Despite an increase in total trade value and an annualized growth rate of 7.2% during the next two years, the United States’ share of world trade is projected to fall to 9% by 2025 from the 11.2% recorded in 2010. Meanwhile, China will account for 13% of world trade to pass the    U.S. as the top exporting nation.

“The United States will still see a very significant growth rate when it drops to number two. China is growing faster, but the United States still has a massive role to play in world trade,” said Mark Watkinson, the head of commercial banking for HSBC in North America.

In the midst of economic uncertainty, U.S. trade growth has stalled recently and is expected to fall from last year’s 13.4% growth. This period of volatility has left traders less confident about economic prospects, as HSBC’s Trade Confidence Index fell to its lowest point since the first survey was conducted in 2009. The most recent survey, which was conducted between July and September, revealed that only 49% of U.S. traders anticipate an increase in trade volumes in the next six months, a 13% drop from the first half of 2011.

The index also reflected concerns in the global economy, as the percentage of U.S. businesses that felt the global economy will decline in the next six months rose to 49% from the 19% recorded in the first half of the year. Global businesses felt differently, as 38% of respondents said the global economy will weaken.

Despite a decrease in overall global trade confidence, 84% of respondents anticipate international trade levels to increase or remain the same over the next six months, an indication that businesses see greater opportunities for growth through emerging markets. Businesses in Egypt, Indonesia, Saudi Arabia and the United Arab Emirates reported greater trade confidence in the first half of 2011.

Watkinson added that these growing international markets will provide greater export opportunities for U.S. businesses, changing the way these businesses approach trade.

“There’s going to be a renaissance in U.S. export growth. Traditionally, American businesses look to the domestic market, but more and more they will look for growth opportunities abroad,” said Watkinson, who noted the emergence of Brazil, India and China in the global market.

Out of those countries with billions of dollars in measurable trade flow volumes, Vietnam is the fastest growing U.S. trading partner. HSBC’s confidence index found that Latin America, Greater China and Canada continue to be the largest trading partners for U.S. businesses, and surveyed traders expect this to remain the case during the next six months.
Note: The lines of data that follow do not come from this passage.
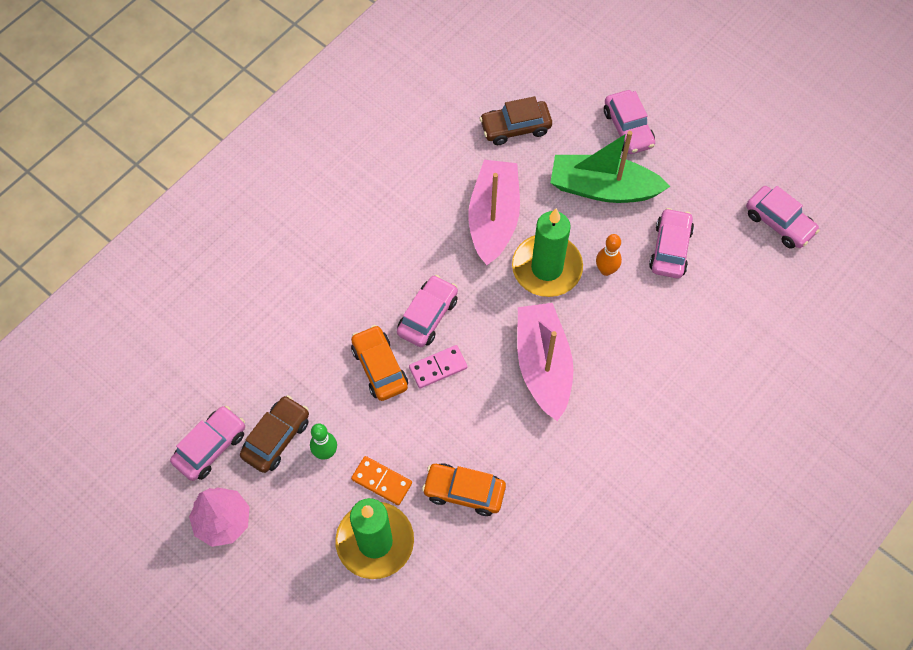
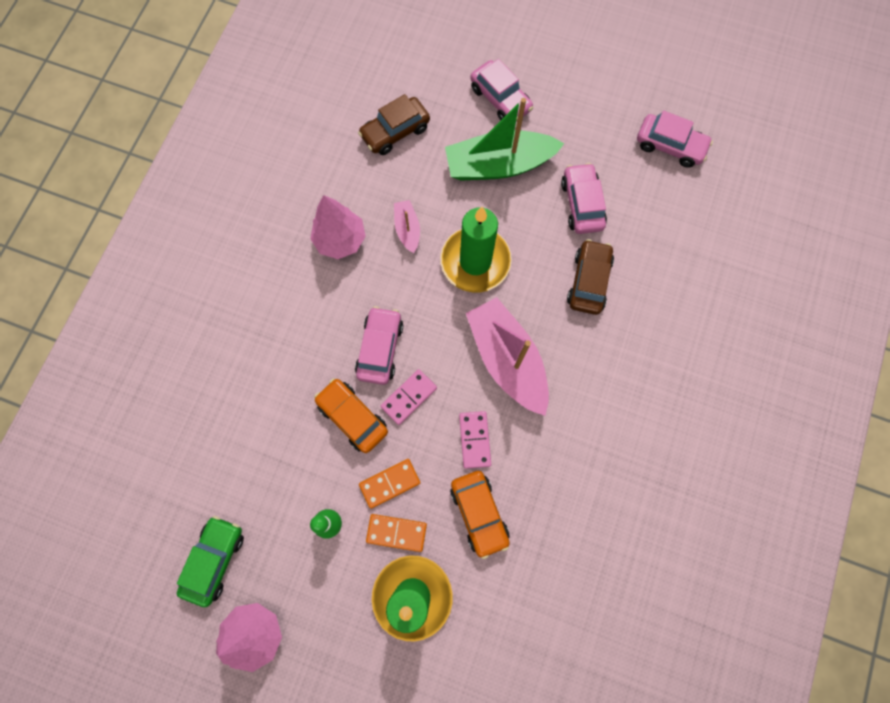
camera: 20 degrees left, 10 degrees up
(210, 447) = (214, 560): pink car -> green car
(276, 438) = (277, 526): brown car -> brown car (588, 281)
(392, 437) = (390, 483): none -> orange domino
(427, 208) = (340, 240): none -> pink tree
(464, 492) = (479, 513): orange car -> orange car turned 105 degrees counterclockwise
(485, 426) = (474, 440): none -> pink domino
(493, 218) = (407, 229): pink boat -> pink boat, size x0.48
(606, 270) = (531, 245): orange bowling pin -> none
Those same traders identified Latin America and China as the best opportunities for short-term business growth.

For international businesses, the study provides a positive outlook for future business opportunities and new trade corridors.

“Many people who I have spoken to said, ‘Yeah, we know that.’ These statistics reaffirm what they have seen,” said Watkinson, who met with business leaders at an event for HSBC’s “Business without Borders” initiative. “The rise of emerging markets is going to be a major feature of the world economy.”